## 作業一覧
1. 日本列島人の起源についての本文のうち、「第3回「DNAから探る日本列島人の起源と成立」」で始まり「を支持することを示しました。」で終わる部分を、一字も変えずに返すこと。
2. 日本列島人の起源についての本文をもとに、次の問いに答えること。
(a) 講師はどの機関に所属しているか。
(b) 二重構造モデルは何年に、誰によって発表されたか。
(c) SNPのデータはどの手法を用いて決定されたか。
3. 日本列島人の起源についての本文を、最後の文のあとから書き継いでください。

## 本文抜粋
第3回「DNAから探る日本列島人の起源と成立」

講師:斎藤成也先生(国立遺伝学研究所 特任教授)

配信日時:2024年9月20日午後1時〜9月30日午後1時

 日本列島人の起源と成立については、大きくわけて、置換説、混血説、変形説があります。現在の定説は混血説の一種である二重構造モデルです。これは1991年に国際日本文化研究センターの埴原和郎が発表したものです。日本列島の北部に居住するアイヌ人と南部に居住するオキナワ人に共通性があることを、歯の形態データの分析から示しました。その後ヒトゲノム中に多数存在するSNP(単一塩基多型)のデータをDNAマイクロアレイ法という手法を用いておよそ50万カ所について決定したわれわれは、2012年にゲノムデータが二重構造モデルを支持することを示しました。

収集データ
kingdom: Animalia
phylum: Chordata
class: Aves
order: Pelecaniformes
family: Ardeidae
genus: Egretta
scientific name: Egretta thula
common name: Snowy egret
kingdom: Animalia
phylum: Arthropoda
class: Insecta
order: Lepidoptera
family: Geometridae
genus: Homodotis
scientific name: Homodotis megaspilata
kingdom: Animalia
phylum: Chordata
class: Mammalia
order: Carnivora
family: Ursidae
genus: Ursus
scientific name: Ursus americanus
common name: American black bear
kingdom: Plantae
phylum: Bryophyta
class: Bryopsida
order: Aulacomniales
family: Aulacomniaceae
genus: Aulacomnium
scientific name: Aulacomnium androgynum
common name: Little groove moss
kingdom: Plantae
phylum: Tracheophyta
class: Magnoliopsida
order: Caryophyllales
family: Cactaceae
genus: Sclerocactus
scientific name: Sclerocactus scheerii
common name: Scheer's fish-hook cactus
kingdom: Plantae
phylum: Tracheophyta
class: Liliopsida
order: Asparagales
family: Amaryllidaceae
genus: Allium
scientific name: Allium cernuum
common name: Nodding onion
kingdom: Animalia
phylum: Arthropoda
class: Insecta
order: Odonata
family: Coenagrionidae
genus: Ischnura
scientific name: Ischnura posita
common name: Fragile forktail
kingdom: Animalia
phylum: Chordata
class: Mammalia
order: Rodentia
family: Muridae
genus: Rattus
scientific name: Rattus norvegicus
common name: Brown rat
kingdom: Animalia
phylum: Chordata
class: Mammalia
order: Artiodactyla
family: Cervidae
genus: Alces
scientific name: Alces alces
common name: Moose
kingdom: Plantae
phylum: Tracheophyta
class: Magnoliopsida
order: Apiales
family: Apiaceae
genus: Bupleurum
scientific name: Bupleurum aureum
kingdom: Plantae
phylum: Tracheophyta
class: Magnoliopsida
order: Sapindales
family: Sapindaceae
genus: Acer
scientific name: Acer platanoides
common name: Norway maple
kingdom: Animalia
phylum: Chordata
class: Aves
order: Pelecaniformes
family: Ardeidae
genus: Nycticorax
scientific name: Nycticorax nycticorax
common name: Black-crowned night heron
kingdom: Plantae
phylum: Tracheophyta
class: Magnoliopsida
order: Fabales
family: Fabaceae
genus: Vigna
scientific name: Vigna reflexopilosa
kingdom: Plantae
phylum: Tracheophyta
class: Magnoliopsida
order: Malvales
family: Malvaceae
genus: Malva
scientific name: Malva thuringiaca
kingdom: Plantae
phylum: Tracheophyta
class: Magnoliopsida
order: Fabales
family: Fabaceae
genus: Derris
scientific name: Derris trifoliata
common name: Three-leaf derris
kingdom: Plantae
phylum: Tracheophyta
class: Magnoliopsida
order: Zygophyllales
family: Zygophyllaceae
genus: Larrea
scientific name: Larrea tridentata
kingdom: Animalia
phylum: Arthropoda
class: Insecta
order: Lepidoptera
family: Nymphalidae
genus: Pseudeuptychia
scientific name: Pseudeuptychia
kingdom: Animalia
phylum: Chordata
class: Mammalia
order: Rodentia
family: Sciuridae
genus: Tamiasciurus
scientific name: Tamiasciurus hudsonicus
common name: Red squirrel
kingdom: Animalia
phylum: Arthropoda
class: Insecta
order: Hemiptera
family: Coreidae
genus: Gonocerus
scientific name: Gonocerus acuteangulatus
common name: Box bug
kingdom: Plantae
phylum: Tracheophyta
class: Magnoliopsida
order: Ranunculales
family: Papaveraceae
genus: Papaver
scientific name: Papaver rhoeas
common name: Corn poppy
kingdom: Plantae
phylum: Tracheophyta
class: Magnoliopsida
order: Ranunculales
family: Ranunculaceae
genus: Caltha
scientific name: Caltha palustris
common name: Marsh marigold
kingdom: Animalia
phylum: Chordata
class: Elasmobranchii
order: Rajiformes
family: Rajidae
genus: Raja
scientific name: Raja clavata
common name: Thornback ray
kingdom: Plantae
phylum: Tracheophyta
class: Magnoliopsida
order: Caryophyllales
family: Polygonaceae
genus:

## 作業ごとの結果
1.
第3回「DNAから探る日本列島人の起源と成立」

講師:斎藤成也先生(国立遺伝学研究所 特任教授)

配信日時:2024年9月20日午後1時〜9月30日午後1時

 日本列島人の起源と成立については、大きくわけて、置換説、混血説、変形説があります。現在の定説は混血説の一種である二重構造モデルです。これは1991年に国際日本文化研究センターの埴原和郎が発表したものです。日本列島の北部に居住するアイヌ人と南部に居住するオキナワ人に共通性があることを、歯の形態データの分析から示しました。その後ヒトゲノム中に多数存在するSNP(単一塩基多型)のデータをDNAマイクロアレイ法という手法を用いておよそ50万カ所について決定したわれわれは、2012年にゲノムデータが二重構造モデルを支持することを示しました。

2.
(a) 国立遺伝学研究所
(b) 1991年、国際日本文化研究センターの埴原和郎
(c) DNAマイクロアレイ法

3.
 また国立科学博物館の篠田謙一・神澤秀明らは、多数の縄文時代人、弥生時代人、古墳時代人の古代人ゲノムを決定し、これら古代の人々と現代人との関係を推定しました。
 本講演では、これらのほかに、私が2015年に提唱した「うちなる二重構造モデル」を紹介します。このモデルがあてはまることは、ヒトミトコンドリアDNAハプログループの47都道府県全体のデータや核DNAのSNPデータを分析して示されました。このほか、マウスのカスタネウス亜種がムスクルス亜種よりも前の3500年ほど前に日本列島に移動してきたことが、北海道大学理学部の鈴木仁らによって示されましたが、この結果も「うちなる二重構造モデル」を支持するものです。